EXERCISE INSTRUCTIONS:
The output must be the data, printed exactly as written.

MATERIAL PROVIDED:
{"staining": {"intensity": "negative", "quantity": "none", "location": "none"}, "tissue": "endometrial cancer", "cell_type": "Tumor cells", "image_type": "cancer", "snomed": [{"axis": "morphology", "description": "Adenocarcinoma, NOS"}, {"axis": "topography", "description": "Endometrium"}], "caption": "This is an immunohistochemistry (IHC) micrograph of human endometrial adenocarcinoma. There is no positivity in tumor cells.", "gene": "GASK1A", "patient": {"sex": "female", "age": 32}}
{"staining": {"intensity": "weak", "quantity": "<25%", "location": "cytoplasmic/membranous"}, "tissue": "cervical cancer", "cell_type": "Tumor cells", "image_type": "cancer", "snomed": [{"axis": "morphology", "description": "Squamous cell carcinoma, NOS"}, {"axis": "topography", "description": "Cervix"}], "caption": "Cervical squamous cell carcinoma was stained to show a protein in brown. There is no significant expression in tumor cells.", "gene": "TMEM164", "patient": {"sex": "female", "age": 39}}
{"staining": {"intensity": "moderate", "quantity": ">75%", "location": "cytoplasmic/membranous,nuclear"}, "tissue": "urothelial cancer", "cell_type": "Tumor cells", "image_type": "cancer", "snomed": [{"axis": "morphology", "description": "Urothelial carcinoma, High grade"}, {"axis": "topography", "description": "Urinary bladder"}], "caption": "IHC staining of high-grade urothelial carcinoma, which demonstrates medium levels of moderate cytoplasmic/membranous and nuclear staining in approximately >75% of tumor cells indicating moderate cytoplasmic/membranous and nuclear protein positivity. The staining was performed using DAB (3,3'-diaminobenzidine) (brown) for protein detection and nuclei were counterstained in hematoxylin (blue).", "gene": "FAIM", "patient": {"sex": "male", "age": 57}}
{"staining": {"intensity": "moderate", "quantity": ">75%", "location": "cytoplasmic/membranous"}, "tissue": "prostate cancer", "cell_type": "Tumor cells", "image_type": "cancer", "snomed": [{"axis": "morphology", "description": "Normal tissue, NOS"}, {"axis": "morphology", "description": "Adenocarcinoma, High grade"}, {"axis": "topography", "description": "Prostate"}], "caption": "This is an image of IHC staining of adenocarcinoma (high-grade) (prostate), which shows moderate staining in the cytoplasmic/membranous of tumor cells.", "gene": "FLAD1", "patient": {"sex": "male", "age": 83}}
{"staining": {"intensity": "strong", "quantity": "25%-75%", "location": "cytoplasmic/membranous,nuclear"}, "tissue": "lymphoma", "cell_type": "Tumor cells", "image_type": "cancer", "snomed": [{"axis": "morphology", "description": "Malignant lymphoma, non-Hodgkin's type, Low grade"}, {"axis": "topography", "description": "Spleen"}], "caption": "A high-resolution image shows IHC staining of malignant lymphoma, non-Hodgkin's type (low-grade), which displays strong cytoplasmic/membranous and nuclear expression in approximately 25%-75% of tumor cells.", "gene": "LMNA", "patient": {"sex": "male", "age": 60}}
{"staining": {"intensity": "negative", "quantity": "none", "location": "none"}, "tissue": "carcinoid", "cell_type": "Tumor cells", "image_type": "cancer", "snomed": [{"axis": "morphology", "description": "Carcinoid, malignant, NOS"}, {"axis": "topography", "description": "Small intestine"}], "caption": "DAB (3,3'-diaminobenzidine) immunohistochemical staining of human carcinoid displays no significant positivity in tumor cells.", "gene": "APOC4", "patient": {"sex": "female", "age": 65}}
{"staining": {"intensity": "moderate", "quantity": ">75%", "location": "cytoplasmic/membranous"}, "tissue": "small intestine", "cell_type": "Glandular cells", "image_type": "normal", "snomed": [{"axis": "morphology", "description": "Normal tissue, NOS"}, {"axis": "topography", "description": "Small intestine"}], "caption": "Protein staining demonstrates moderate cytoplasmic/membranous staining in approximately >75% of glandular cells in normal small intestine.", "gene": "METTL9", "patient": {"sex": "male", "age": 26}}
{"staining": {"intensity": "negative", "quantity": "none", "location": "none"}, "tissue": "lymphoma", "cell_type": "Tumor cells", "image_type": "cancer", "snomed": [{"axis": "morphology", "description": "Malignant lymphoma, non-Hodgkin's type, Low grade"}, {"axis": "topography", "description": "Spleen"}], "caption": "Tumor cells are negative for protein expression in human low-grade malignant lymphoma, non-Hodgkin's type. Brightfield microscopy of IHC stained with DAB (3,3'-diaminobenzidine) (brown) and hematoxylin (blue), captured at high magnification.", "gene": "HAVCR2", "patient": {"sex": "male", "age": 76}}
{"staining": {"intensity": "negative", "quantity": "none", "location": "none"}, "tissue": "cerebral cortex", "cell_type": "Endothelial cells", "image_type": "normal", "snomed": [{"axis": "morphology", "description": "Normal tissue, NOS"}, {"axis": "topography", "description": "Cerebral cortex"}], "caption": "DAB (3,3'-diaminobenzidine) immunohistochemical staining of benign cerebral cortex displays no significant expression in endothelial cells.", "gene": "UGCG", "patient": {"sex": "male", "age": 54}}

SOLUTION FOR THIS EXERCISE:
{"staining": {"intensity": "negative", "quantity": "none", "location": "none"}, "tissue": "endometrial cancer", "cell_type": "Tumor cells", "image_type": "cancer", "snomed": [{"axis": "morphology", "description": "Adenocarcinoma, NOS"}, {"axis": "topography", "description": "Endometrium"}], "caption": "This is an immunohistochemistry (IHC) micrograph of human endometrial adenocarcinoma. There is no positivity in tumor cells.", "gene": "GASK1A", "patient": {"sex": "female", "age": 32}}
{"staining": {"intensity": "weak", "quantity": "<25%", "location": "cytoplasmic/membranous"}, "tissue": "cervical cancer", "cell_type": "Tumor cells", "image_type": "cancer", "snomed": [{"axis": "morphology", "description": "Squamous cell carcinoma, NOS"}, {"axis": "topography", "description": "Cervix"}], "caption": "Cervical squamous cell carcinoma was stained to show a protein in brown. There is no significant expression in tumor cells.", "gene": "TMEM164", "patient": {"sex": "female", "age": 39}}
{"staining": {"intensity": "moderate", "quantity": ">75%", "location": "cytoplasmic/membranous,nuclear"}, "tissue": "urothelial cancer", "cell_type": "Tumor cells", "image_type": "cancer", "snomed": [{"axis": "morphology", "description": "Urothelial carcinoma, High grade"}, {"axis": "topography", "description": "Urinary bladder"}], "caption": "IHC staining of high-grade urothelial carcinoma, which demonstrates medium levels of moderate cytoplasmic/membranous and nuclear staining in approximately >75% of tumor cells indicating moderate cytoplasmic/membranous and nuclear protein positivity. The staining was performed using DAB (3,3'-diaminobenzidine) (brown) for protein detection and nuclei were counterstained in hematoxylin (blue).", "gene": "FAIM", "patient": {"sex": "male", "age": 57}}
{"staining": {"intensity": "moderate", "quantity": ">75%", "location": "cytoplasmic/membranous"}, "tissue": "prostate cancer", "cell_type": "Tumor cells", "image_type": "cancer", "snomed": [{"axis": "morphology", "description": "Normal tissue, NOS"}, {"axis": "morphology", "description": "Adenocarcinoma, High grade"}, {"axis": "topography", "description": "Prostate"}], "caption": "This is an image of IHC staining of adenocarcinoma (high-grade) (prostate), which shows moderate staining in the cytoplasmic/membranous of tumor cells.", "gene": "FLAD1", "patient": {"sex": "male", "age": 83}}
{"staining": {"intensity": "strong", "quantity": "25%-75%", "location": "cytoplasmic/membranous,nuclear"}, "tissue": "lymphoma", "cell_type": "Tumor cells", "image_type": "cancer", "snomed": [{"axis": "morphology", "description": "Malignant lymphoma, non-Hodgkin's type, Low grade"}, {"axis": "topography", "description": "Spleen"}], "caption": "A high-resolution image shows IHC staining of malignant lymphoma, non-Hodgkin's type (low-grade), which displays strong cytoplasmic/membranous and nuclear expression in approximately 25%-75% of tumor cells.", "gene": "LMNA", "patient": {"sex": "male", "age": 60}}
{"staining": {"intensity": "negative", "quantity": "none", "location": "none"}, "tissue": "carcinoid", "cell_type": "Tumor cells", "image_type": "cancer", "snomed": [{"axis": "morphology", "description": "Carcinoid, malignant, NOS"}, {"axis": "topography", "description": "Small intestine"}], "caption": "DAB (3,3'-diaminobenzidine) immunohistochemical staining of human carcinoid displays no significant positivity in tumor cells.", "gene": "APOC4", "patient": {"sex": "female", "age": 65}}
{"staining": {"intensity": "moderate", "quantity": ">75%", "location": "cytoplasmic/membranous"}, "tissue": "small intestine", "cell_type": "Glandular cells", "image_type": "normal", "snomed": [{"axis": "morphology", "description": "Normal tissue, NOS"}, {"axis": "topography", "description": "Small intestine"}], "caption": "Protein staining demonstrates moderate cytoplasmic/membranous staining in approximately >75% of glandular cells in normal small intestine.", "gene": "METTL9", "patient": {"sex": "male", "age": 26}}
{"staining": {"intensity": "negative", "quantity": "none", "location": "none"}, "tissue": "lymphoma", "cell_type": "Tumor cells", "image_type": "cancer", "snomed": [{"axis": "morphology", "description": "Malignant lymphoma, non-Hodgkin's type, Low grade"}, {"axis": "topography", "description": "Spleen"}], "caption": "Tumor cells are negative for protein expression in human low-grade malignant lymphoma, non-Hodgkin's type. Brightfield microscopy of IHC stained with DAB (3,3'-diaminobenzidine) (brown) and hematoxylin (blue), captured at high magnification.", "gene": "HAVCR2", "patient": {"sex": "male", "age": 76}}
{"staining": {"intensity": "negative", "quantity": "none", "location": "none"}, "tissue": "cerebral cortex", "cell_type": "Endothelial cells", "image_type": "normal", "snomed": [{"axis": "morphology", "description": "Normal tissue, NOS"}, {"axis": "topography", "description": "Cerebral cortex"}], "caption": "DAB (3,3'-diaminobenzidine) immunohistochemical staining of benign cerebral cortex displays no significant expression in endothelial cells.", "gene": "UGCG", "patient": {"sex": "male", "age": 54}}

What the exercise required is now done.